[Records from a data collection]
****

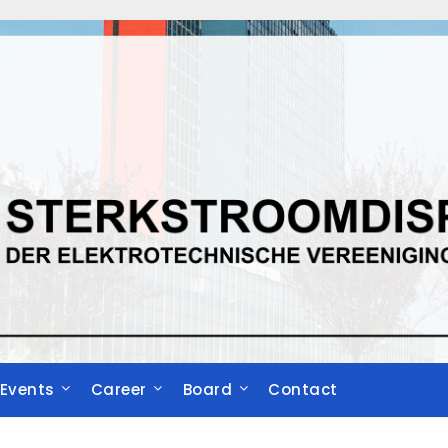
Events
Career
Board
Contact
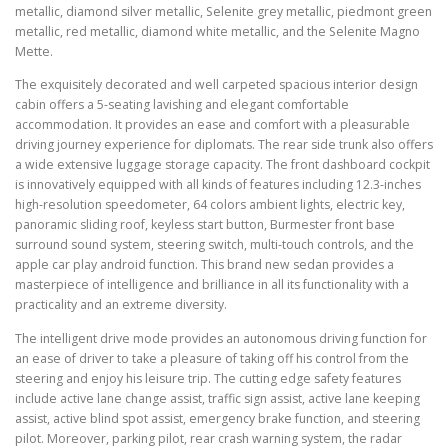
metallic, diamond silver metallic, Selenite grey metallic, piedmont green
metallic, red metallic, diamond white metallic, and the Selenite Magno
Mette.
The exquisitely decorated and well carpeted spacious interior design
cabin offers a 5-seating lavishing and elegant comfortable
accommodation. It provides an ease and comfort with a pleasurable
driving journey experience for diplomats. The rear side trunk also offers
a wide extensive luggage storage capacity. The front dashboard cockpit
is innovatively equipped with all kinds of features including 12.3-inches
high-resolution speedometer, 64 colors ambient lights, electric key,
panoramic sliding roof, keyless start button, Burmester front base
surround sound system, steering switch, multi-touch controls, and the
apple car play android function. This brand new sedan provides a
masterpiece of intelligence and brilliance in all its functionality with a
practicality and an extreme diversity.
The intelligent drive mode provides an autonomous driving function for
an ease of driver to take a pleasure of taking off his control from the
steering and enjoy his leisure trip. The cutting edge safety features
include active lane change assist, traffic sign assist, active lane keeping
assist, active blind spot assist, emergency brake function, and steering
pilot. Moreover, parking pilot, rear crash warning system, the radar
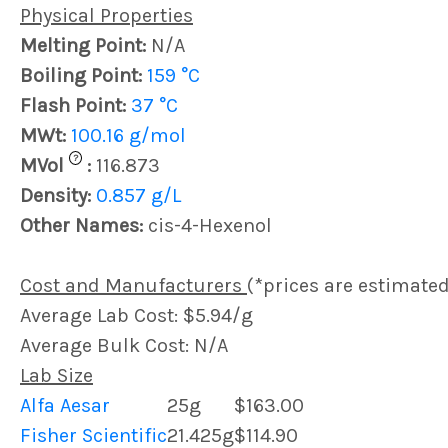
Physical Properties
Melting Point:
N/A
Boiling Point:
159 °C
Flash Point:
37 °C
MWt:
100.16 g/mol
?
MVol
:
116.873
Density:
0.857 g/L
Other Names:
cis-4-Hexenol
Cost and Manufacturers
(*prices are estimated
Average Lab Cost: $5.94/g
Average Bulk Cost: N/A
Lab Size
Alfa Aesar
25g
$163.00
Fisher Scientific
21.425g
$114.90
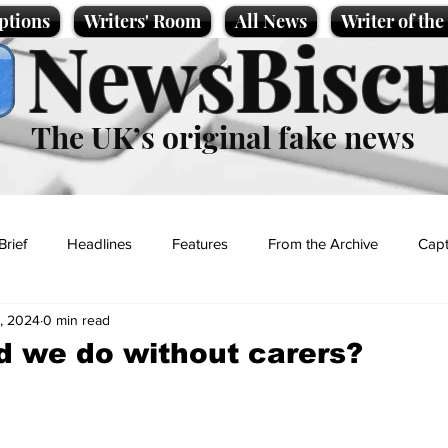
ptions
Writers' Room
All News
Writer of th
NewsBiscu
The UK’s original fake news
Brief
Headlines
Features
From the Archive
Capt
, 2024
0 min read
Entertainment
Lifestyle
Science/Business
Local News
 we do without carers?
t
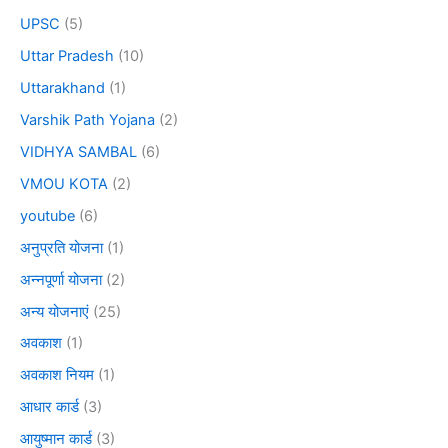
UPSC
(5)
Uttar Pradesh
(10)
Uttarakhand
(1)
Varshik Path Yojana
(2)
VIDHYA SAMBAL
(6)
VMOU KOTA
(2)
youtube
(6)
अनुप्रति योजना
(1)
अन्नपूर्णा योजना
(2)
अन्य योजनाएं
(25)
अवकाश
(1)
अवकाश नियम
(1)
आधार कार्ड
(3)
आयुष्मान कार्ड
(3)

****

### Try it
Reproduce all the records with every occurrence of "metallic" replaced by "pearl" and everything else left unchanged. Omit the pictures from the output.

### Result of this exercise
Events
Career
Board
Contact
pearl, diamond silver pearl, Selenite grey pearl, piedmont green
pearl, red pearl, diamond white pearl, and the Selenite Magno
Mette.
The exquisitely decorated and well carpeted spacious interior design
cabin offers a 5-seating lavishing and elegant comfortable
accommodation. It provides an ease and comfort with a pleasurable
driving journey experience for diplomats. The rear side trunk also offers
a wide extensive luggage storage capacity. The front dashboard cockpit
is innovatively equipped with all kinds of features including 12.3-inches
high-resolution speedometer, 64 colors ambient lights, electric key,
panoramic sliding roof, keyless start button, Burmester front base
surround sound system, steering switch, multi-touch controls, and the
apple car play android function. This brand new sedan provides a
masterpiece of intelligence and brilliance in all its functionality with a
practicality and an extreme diversity.
The intelligent drive mode provides an autonomous driving function for
an ease of driver to take a pleasure of taking off his control from the
steering and enjoy his leisure trip. The cutting edge safety features
include active lane change assist, traffic sign assist, active lane keeping
assist, active blind spot assist, emergency brake function, and steering
pilot. Moreover, parking pilot, rear crash warning system, the radar
Physical Properties
Melting Point:
N/A
Boiling Point:
159 °C
Flash Point:
37 °C
MWt:
100.16 g/mol
?
MVol
:
116.873
Density:
0.857 g/L
Other Names:
cis-4-Hexenol
Cost and Manufacturers
(*prices are estimated
Average Lab Cost: $5.94/g
Average Bulk Cost: N/A
Lab Size
Alfa Aesar
25g
$163.00
Fisher Scientific
21.425g
$114.90
ptions
Writers' Room
All News
Writer of th
NewsBiscu
The UK’s original fake news
Brief
Headlines
Features
From the Archive
Capt
, 2024
0 min read
Entertainment
Lifestyle
Science/Business
Local News
 we do without carers?
t
UPSC
(5)
Uttar Pradesh
(10)
Uttarakhand
(1)
Varshik Path Yojana
(2)
VIDHYA SAMBAL
(6)
VMOU KOTA
(2)
youtube
(6)
अनुप्रति योजना
(1)
अन्नपूर्णा योजना
(2)
अन्य योजनाएं
(25)
अवकाश
(1)
अवकाश नियम
(1)
आधार कार्ड
(3)
आयुष्मान कार्ड
(3)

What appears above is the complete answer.